Aşağıdaki Cihan Yıldırım hakkındaki yazıyı, son cümlesinden sonra gelecek biçimde sürdürün.

Belge Metni:
►
Cumhurbaşkanı Recep Tayyip Erdoğan’ı arayarak, “Çarşamba günü Bilim Kurulu ile görüşeceğim. Biz, okullardaki eğitimin evlerde sürmesinin uzamasını istiyoruz. Sizin bu konuda bunun dışında bir görüşünüz var mı” demesini, “Milli Eğitim Bakanı, Bilim Kurulu ile görüşmek için Cumhurbaşkanı’ndan izin istedi” diye yorumlayan ve bunun üzerine, “doğruları söylemeyerek algı oluşturma konusunda çok mahirsin” diye övgüler (!) alan Cihan Yıldırım, aylar sonra bir yazı yazmış…
Ve ne mutlu ki bana yazısında beni unutmamış. Okur kitlesinin ismimden haberi olmuştur şimdi ne güzel…
Çok sevindim, zira Cihan Yıldırım’ın yazılarını herkes okur…
Kendisi, benden 100 kat fazla, Eskişehir’deki bütün gazetecilerin de üstünde okura sahiptir! Cihan’ı kimisi “yine ne uydurmuş” diye, bazıları gülmek için, bir kısım da şöyle okkalı küfretmek için okur…
Ben, Cihan Yıldırım’ı sürekli okur ve yaptığı algı çalışmalarını nereden, ne zaman öğrendiğini kavramaya çalışırım…
10 yıl önceki arkadaşlarından mı…
Yoksa şimdi gözünün içine hayranlıkla baktığı Yılmaz Büyükerşen’den mi?
◄
Veri Kümesi Kesiti:
►
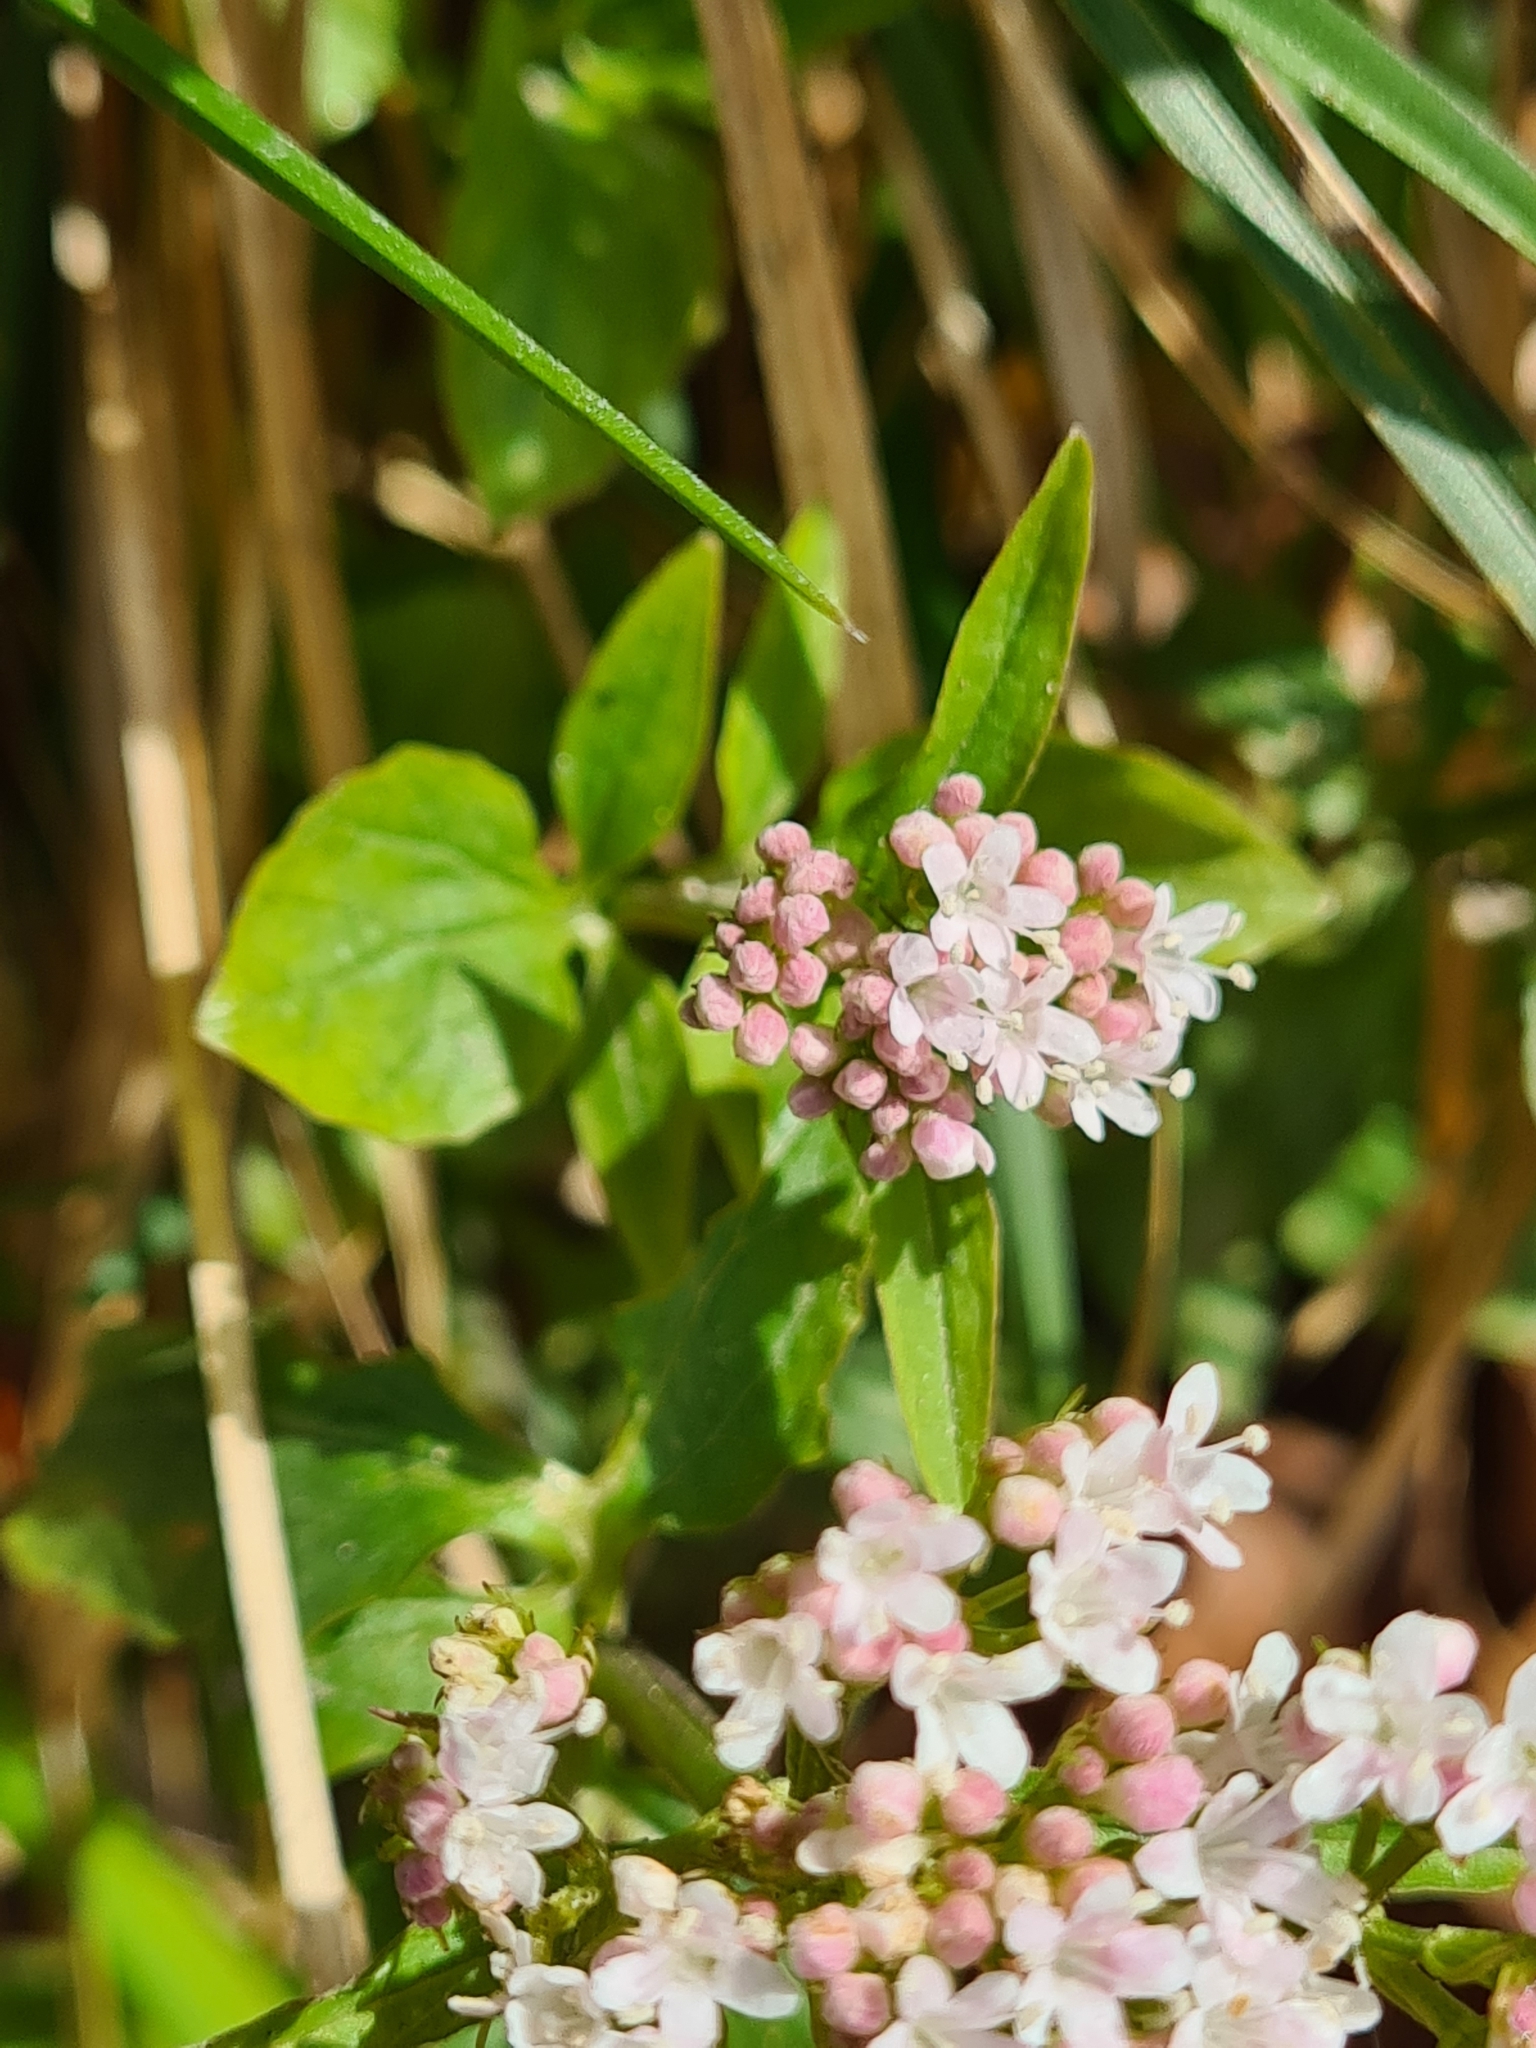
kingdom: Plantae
◄
Görev Çıktısı:
Keşke bana da öğretse!
Ben yapamıyorum…
Bir türlü beceremiyorum. Doğruları gizleyerek algı oluşturmayı, insanların gözünün içine bakarak doğru olmayan konuları anlatmayı, bir zamanlar bana ‘sır’ diye söylenenleri ifşa etmeyi, en ilginci de mesleğimi kullanarak bir takım işler bırkalamayı beceremiyorum…
Dümdüz bir adamım…
Öfkemi de, sevgimi de, üzüntümü de hemen yansıtıyorum sayfalara, yazılarıma…
Bu yüzden de bir türlü yaptığım işten zengin olmayı beceremedim, bir dolu da düşman kazandım üstelik…
Neyse uzatmayayım yine…
Sevgili Cihan Yıldırım, Eskişehir’de corona virüsten kimlerin olumlu ya da olumsuz etkilendiğini sıraladığı bir liste yapmış. Listenin 10. sırasına da bendenizi layık görmüş: “Listeye son anda girmeyi başaran isim Hakkı Kutlu... Yeni işine Korona Günleri’nde başlamasa artık hepimizin ezberlediği ‘filmi’ yine sahneye koyacaktı! Hanımlar beyler karşınızda Hızlı ve Öfkeli 9... Ama ne yazık ki Korona nedeniyle sinemalar kapalı!”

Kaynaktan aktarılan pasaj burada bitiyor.